### [THE PROBLEM]
Output all the entries below. Each must match exactly.

- - -

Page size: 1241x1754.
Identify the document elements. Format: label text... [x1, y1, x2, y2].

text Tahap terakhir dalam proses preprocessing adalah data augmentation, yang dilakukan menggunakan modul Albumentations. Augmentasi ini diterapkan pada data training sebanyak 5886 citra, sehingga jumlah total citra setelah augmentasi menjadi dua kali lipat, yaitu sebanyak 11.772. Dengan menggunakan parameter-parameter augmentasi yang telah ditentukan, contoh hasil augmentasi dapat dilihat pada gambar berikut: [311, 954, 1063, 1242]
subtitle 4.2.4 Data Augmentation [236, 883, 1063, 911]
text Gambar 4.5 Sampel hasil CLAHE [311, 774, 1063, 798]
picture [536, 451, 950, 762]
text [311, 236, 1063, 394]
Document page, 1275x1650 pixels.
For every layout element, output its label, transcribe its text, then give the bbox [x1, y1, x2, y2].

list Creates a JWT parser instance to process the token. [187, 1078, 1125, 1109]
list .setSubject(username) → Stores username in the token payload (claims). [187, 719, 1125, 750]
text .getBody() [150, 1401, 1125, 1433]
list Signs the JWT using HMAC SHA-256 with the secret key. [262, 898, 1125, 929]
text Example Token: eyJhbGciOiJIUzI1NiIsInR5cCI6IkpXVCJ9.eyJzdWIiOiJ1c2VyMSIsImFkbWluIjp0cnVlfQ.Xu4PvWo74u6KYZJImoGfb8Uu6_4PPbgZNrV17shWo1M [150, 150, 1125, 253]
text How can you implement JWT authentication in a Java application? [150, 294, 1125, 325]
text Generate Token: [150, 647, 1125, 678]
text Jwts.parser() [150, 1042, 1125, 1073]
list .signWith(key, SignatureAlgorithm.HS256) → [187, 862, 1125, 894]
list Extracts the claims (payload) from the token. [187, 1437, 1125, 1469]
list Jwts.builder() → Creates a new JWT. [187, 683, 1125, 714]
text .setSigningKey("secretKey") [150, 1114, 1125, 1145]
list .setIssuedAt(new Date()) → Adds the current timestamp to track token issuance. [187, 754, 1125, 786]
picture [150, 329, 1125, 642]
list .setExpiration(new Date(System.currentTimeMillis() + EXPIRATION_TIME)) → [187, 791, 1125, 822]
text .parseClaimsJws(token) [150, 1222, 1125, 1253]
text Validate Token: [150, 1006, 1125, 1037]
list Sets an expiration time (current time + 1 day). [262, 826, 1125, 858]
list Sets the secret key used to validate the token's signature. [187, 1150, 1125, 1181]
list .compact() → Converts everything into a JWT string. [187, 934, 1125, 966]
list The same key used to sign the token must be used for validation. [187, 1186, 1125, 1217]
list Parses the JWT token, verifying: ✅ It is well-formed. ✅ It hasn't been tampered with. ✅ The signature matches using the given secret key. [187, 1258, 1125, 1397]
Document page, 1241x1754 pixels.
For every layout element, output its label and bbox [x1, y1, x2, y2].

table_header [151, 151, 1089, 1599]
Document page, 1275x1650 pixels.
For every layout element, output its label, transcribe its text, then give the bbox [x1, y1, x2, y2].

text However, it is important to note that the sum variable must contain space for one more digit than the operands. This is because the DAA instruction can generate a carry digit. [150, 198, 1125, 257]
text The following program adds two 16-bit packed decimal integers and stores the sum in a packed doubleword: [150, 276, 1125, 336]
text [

- - -

### [EXERCISE ANSWER]
Page size: 1241x1754.
Identify the document elements. Format: label text... [x1, y1, x2, y2].

text Tahap terakhir dalam proses preprocessing adalah data augmentation, yang dilakukan menggunakan modul Albumentations. Augmentasi ini diterapkan pada data training sebanyak 5886 citra, sehingga jumlah total citra setelah augmentasi menjadi dua kali lipat, yaitu sebanyak 11.772. Dengan menggunakan parameter-parameter augmentasi yang telah ditentukan, contoh hasil augmentasi dapat dilihat pada gambar berikut: [311, 954, 1063, 1242]
subtitle 4.2.4 Data Augmentation [236, 883, 1063, 911]
text Gambar 4.5 Sampel hasil CLAHE [311, 774, 1063, 798]
picture [536, 451, 950, 762]
text [311, 236, 1063, 394]
Document page, 1275x1650 pixels.
For every layout element, output its label, transcribe its text, then give the bbox [x1, y1, x2, y2].

list Creates a JWT parser instance to process the token. [187, 1078, 1125, 1109]
list .setSubject(username) → Stores username in the token payload (claims). [187, 719, 1125, 750]
text .getBody() [150, 1401, 1125, 1433]
list Signs the JWT using HMAC SHA-256 with the secret key. [262, 898, 1125, 929]
text Example Token: eyJhbGciOiJIUzI1NiIsInR5cCI6IkpXVCJ9.eyJzdWIiOiJ1c2VyMSIsImFkbWluIjp0cnVlfQ.Xu4PvWo74u6KYZJImoGfb8Uu6_4PPbgZNrV17shWo1M [150, 150, 1125, 253]
text How can you implement JWT authentication in a Java application? [150, 294, 1125, 325]
text Generate Token: [150, 647, 1125, 678]
text Jwts.parser() [150, 1042, 1125, 1073]
list .signWith(key, SignatureAlgorithm.HS256) → [187, 862, 1125, 894]
list Extracts the claims (payload) from the token. [187, 1437, 1125, 1469]
list Jwts.builder() → Creates a new JWT. [187, 683, 1125, 714]
text .setSigningKey("secretKey") [150, 1114, 1125, 1145]
list .setIssuedAt(new Date()) → Adds the current timestamp to track token issuance. [187, 754, 1125, 786]
picture [150, 329, 1125, 642]
list .setExpiration(new Date(System.currentTimeMillis() + EXPIRATION_TIME)) → [187, 791, 1125, 822]
text .parseClaimsJws(token) [150, 1222, 1125, 1253]
text Validate Token: [150, 1006, 1125, 1037]
list Sets an expiration time (current time + 1 day). [262, 826, 1125, 858]
list Sets the secret key used to validate the token's signature. [187, 1150, 1125, 1181]
list .compact() → Converts everything into a JWT string. [187, 934, 1125, 966]
list The same key used to sign the token must be used for validation. [187, 1186, 1125, 1217]
list Parses the JWT token, verifying: ✅ It is well-formed. ✅ It hasn't been tampered with. ✅ The signature matches using the given secret key. [187, 1258, 1125, 1397]
Document page, 1241x1754 pixels.
For every layout element, output its label and bbox [x1, y1, x2, y2].

table_header [151, 151, 1089, 1599]
Document page, 1275x1650 pixels.
For every layout element, output its label, transcribe its text, then give the bbox [x1, y1, x2, y2].

text However, it is important to note that the sum variable must contain space for one more digit than the operands. This is because the DAA instruction can generate a carry digit. [150, 198, 1125, 257]
text The following program adds two 16-bit packed decimal integers and stores the sum in a packed doubleword: [150, 276, 1125, 336]
text [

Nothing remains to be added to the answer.